The 1975 s’est adjoint les services d’un des producteurs les plus influents du moment pour un nouvel album foncièrement dansant et rétro, sur lequel le groupe avance sans masque, affichant ses ambitions pop avec une franchise assumée.
On hésite toujours un peu au moment d’aborder The 1975, un groupe sur lequel personne n’est encore tout à fait d’accord. D’abord parce qu’il a parfois été brandi comme sauveur du rock par la part la moins informée du grand public, mais aussi parce que le retour de bâton des critiques les plus pointus a eu tendance à minimiser le savoir-faire soul pop accrocheur et, oui, assez clichouille de la bande de Matt Healy. Un son propret, ni original ni particulièrement enthousiasmant, avec des singles taillées la rotation virale, certes, mais rien de tout cela n’aurait vraiment permis de honnir ou vénérer le groupe.

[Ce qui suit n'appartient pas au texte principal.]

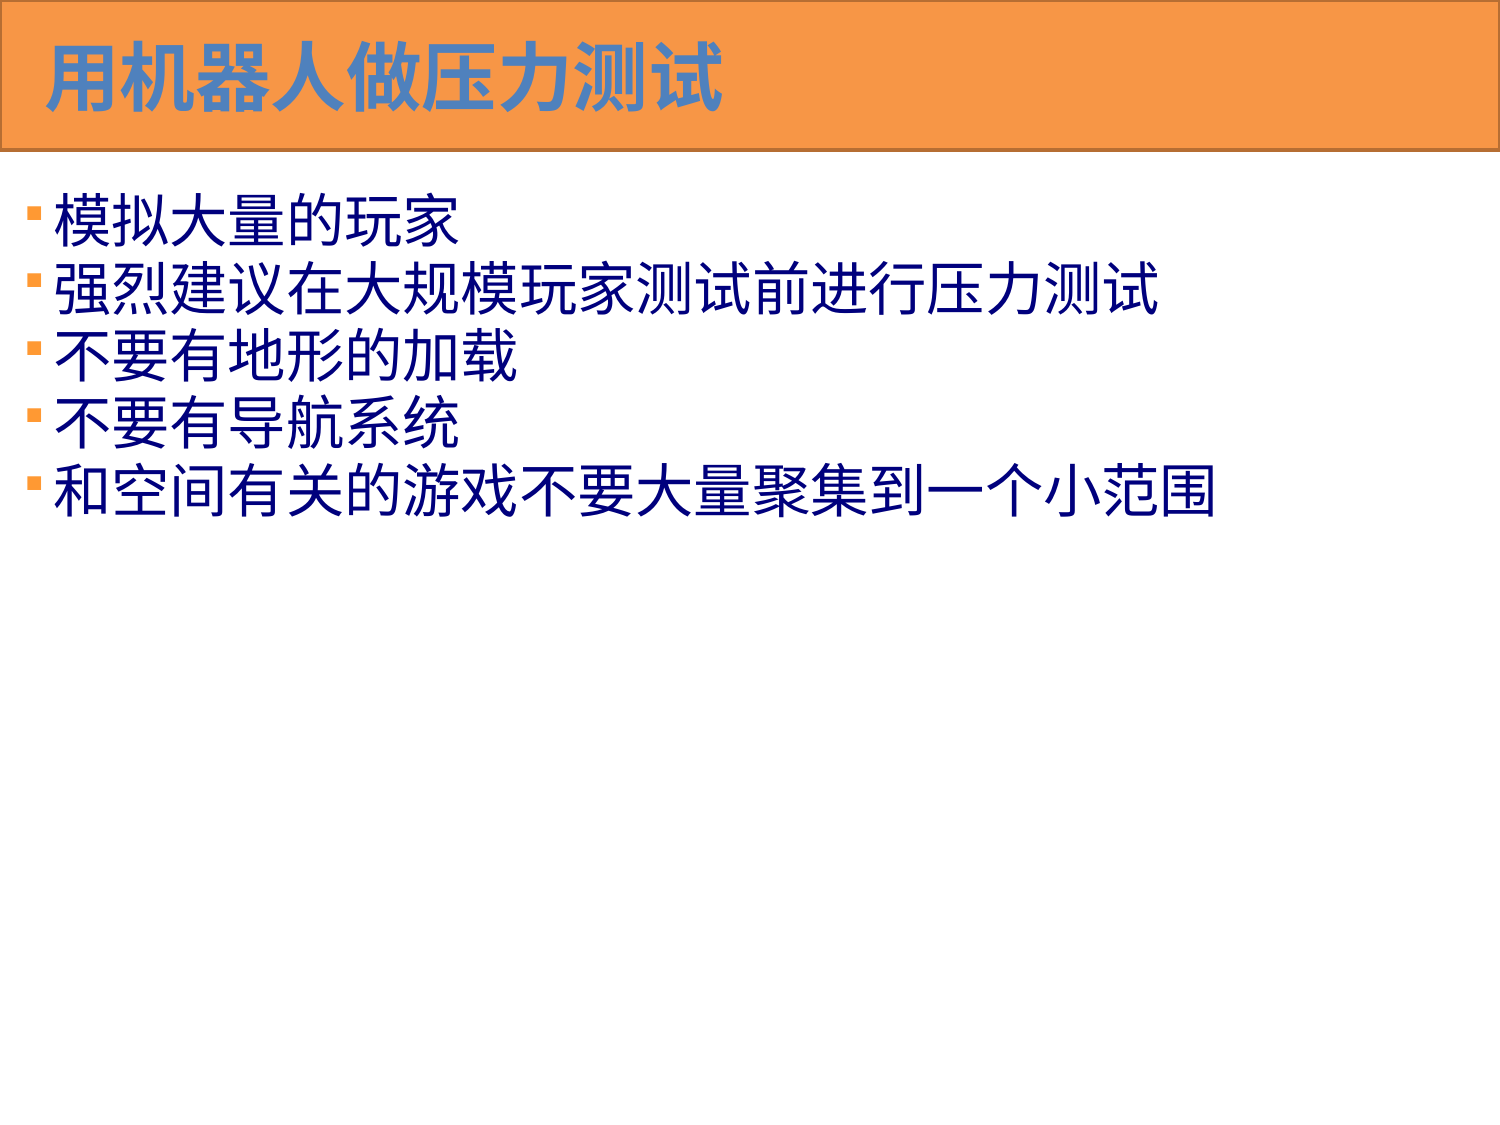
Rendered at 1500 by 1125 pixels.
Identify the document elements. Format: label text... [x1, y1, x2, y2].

text_box 模拟大量的玩家 强烈建议在大规模玩家测试前进行压力测试 不要有地形的加载 不要有导航系统 和空间有关的游戏不要大量聚集到一个小范围 [14, 196, 1500, 1071]
text_box [0, 0, 1500, 152]
title 用机器人做压力测试 [29, 21, 1483, 129]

Or, Being Funny In a Foreign Language est peut-être leur album le plus juste à ce jour, et où l’exécution du projet semble le plus en accord avec ses préoccupations. On y entend les anglais faire de gros poutous bien baveux à tous les clichés que leurs réalisations précédentes les faisaient mal embrasser avec un flingue sur la tempe. Au programme, quelques gros tubes dance-pop rétros à souhait et dont la prévisibilité totale n’entame pas nécessairement l’efficacité (Looking For Somebody (To Love), I’m In Love With You), mais aussi des moments où le souci du détail de Jack Antonoff (sorcier en chef de Bleachers et bras droit de studio pour St Vincent, Lorde, Taylor Swift et Lana Del Rey) intervient particulièrement à propos. Part Of The Band, malgré un texte souvent hasardeux, charme par l’urgence de ses arrangements de cordes et sa rythmique à nu. All I Need To Hear et Human Too sont de beaux exercices dans un registre de ballade piano-voix. Un format très convenu dont seules de bonnes compositions peuvent permettre de tirer parti. Il se trouve que c’est le cas pour ces deux chansons.

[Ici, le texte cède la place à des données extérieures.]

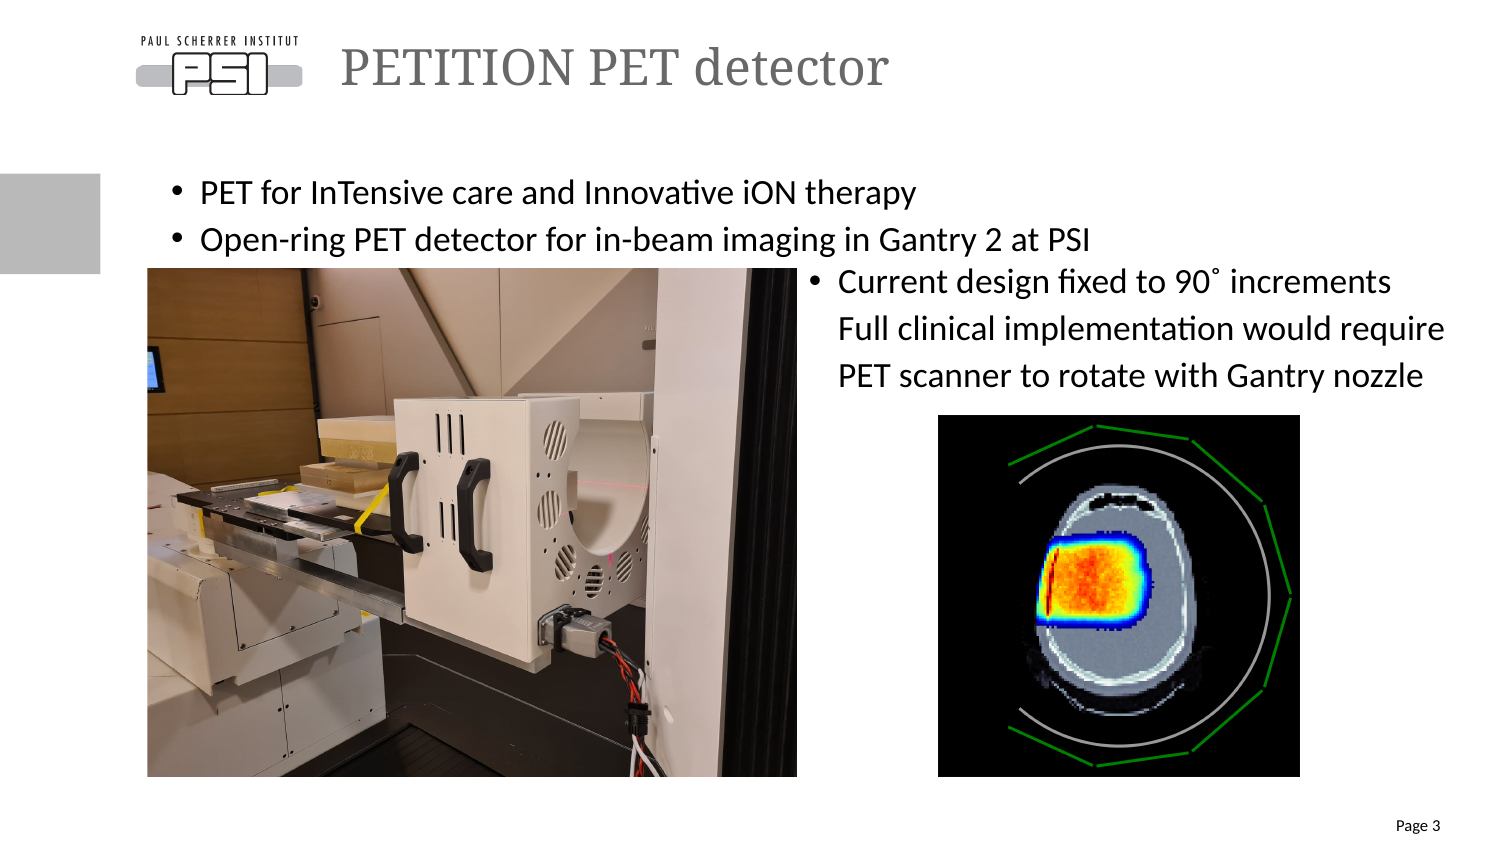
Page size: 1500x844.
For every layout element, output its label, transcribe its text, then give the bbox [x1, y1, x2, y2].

picture [938, 415, 1301, 777]
title PETITION PET detector [340, 35, 1442, 98]
slide_number Page 3 [1346, 814, 1441, 840]
list PET for InTensive care and Innovative iON therapy Open-ring PET detector for in-beam imaging in Gantry 2 at PSI [171, 165, 808, 741]
text_box Current design fixed to 90˚ increments Full clinical implementation would require PET scanner to rotate with Gantry nozzle [808, 165, 1477, 741]
picture [147, 268, 798, 777]
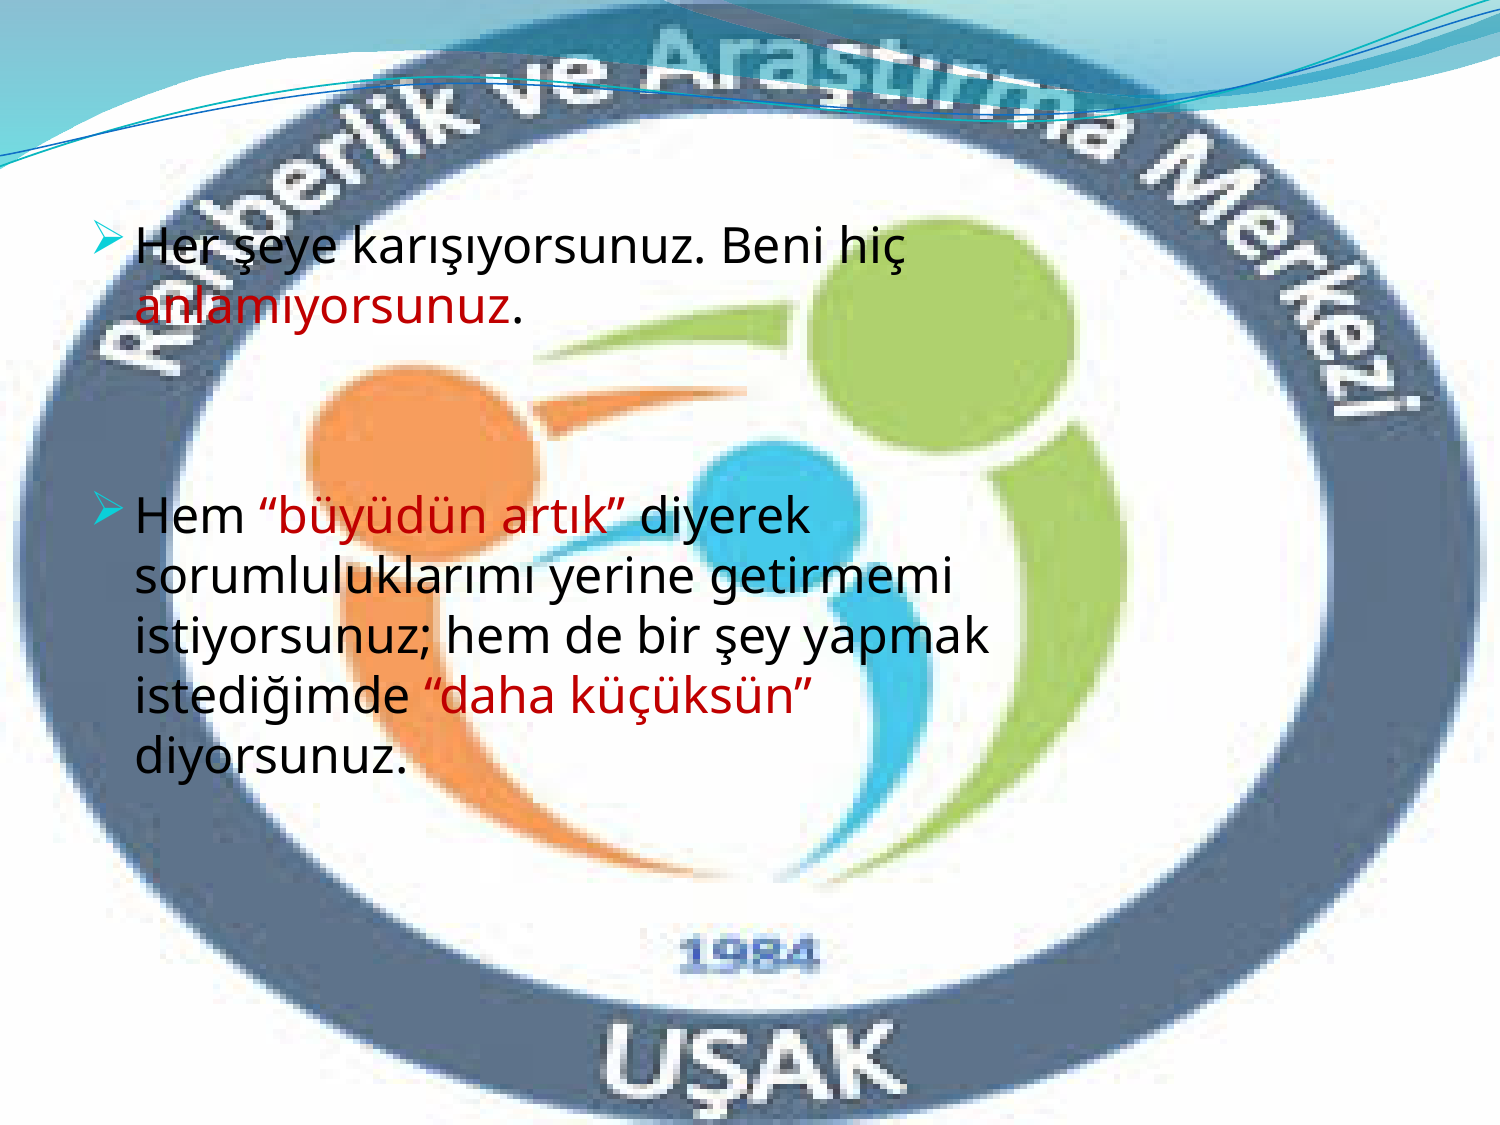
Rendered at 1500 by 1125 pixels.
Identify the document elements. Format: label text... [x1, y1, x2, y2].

Bien entendu, The 1975 n’hésitent que rarement à mettre les deux pieds dans un plat qu’on serait tentés de servir en pièce de résistance à un banquet pour cyniques assoiffés de sang. Wintering sonne comme si Coldplay essayait de gonfler ses muscles devant le miroir pour ressembler à Springsteen, About You est le genre de sous-Heroes qui serait sans doute plus fun chez Alex Cameron (malgré la production très compétente d’Antonoff, il manque quelques grains de folie pour que la chanson prenne vraiment son envol) et Happiness a un gros goût de tupperware eighties… mais c’est voulu, on s’en doute. En revanche, When We Are Together clôt l’album sans pour autant faire partie de ses meilleurs moments, ce qui laisse inévitablement sur une note un peu flottante et flaccide. En ce qui concerne les textes, la prose de Healy est le plus souvent moins incisive et plus naïve qu’il ne semble le penser, mais il y a un charme à trouver dans ce premier degré malhabile qui nous cause d’amour, de sincérité, d’amour, d’identité dans le monde moderne, d’amour, de chagrin et, parfois, d’amour. Certains clichés existent pour une raison.
S’il y fort à parier que Being Funny in a Foreign Language n’éclaircira guère les dissensions autour des mérites subjectifs du groupe, il permettra à tout amateur de pop à l’ancienne de constater que The 1975 sont parfaitement recommandables en la matière, du moment qu’on sait à quoi s’attendre. Après tout, que serait la piraterie punk sans quelques belles institutions de yacht rock harmonieux à faire chavirer ? Même si un virement de bord n’est jamais à exclure, The 1975 s’inscrivent pour l’instant très clairement dans le second camp. Néanmoins, tant que cela demeurera leur but avoué, nous serons bien malhonnêtes de les en blâmer.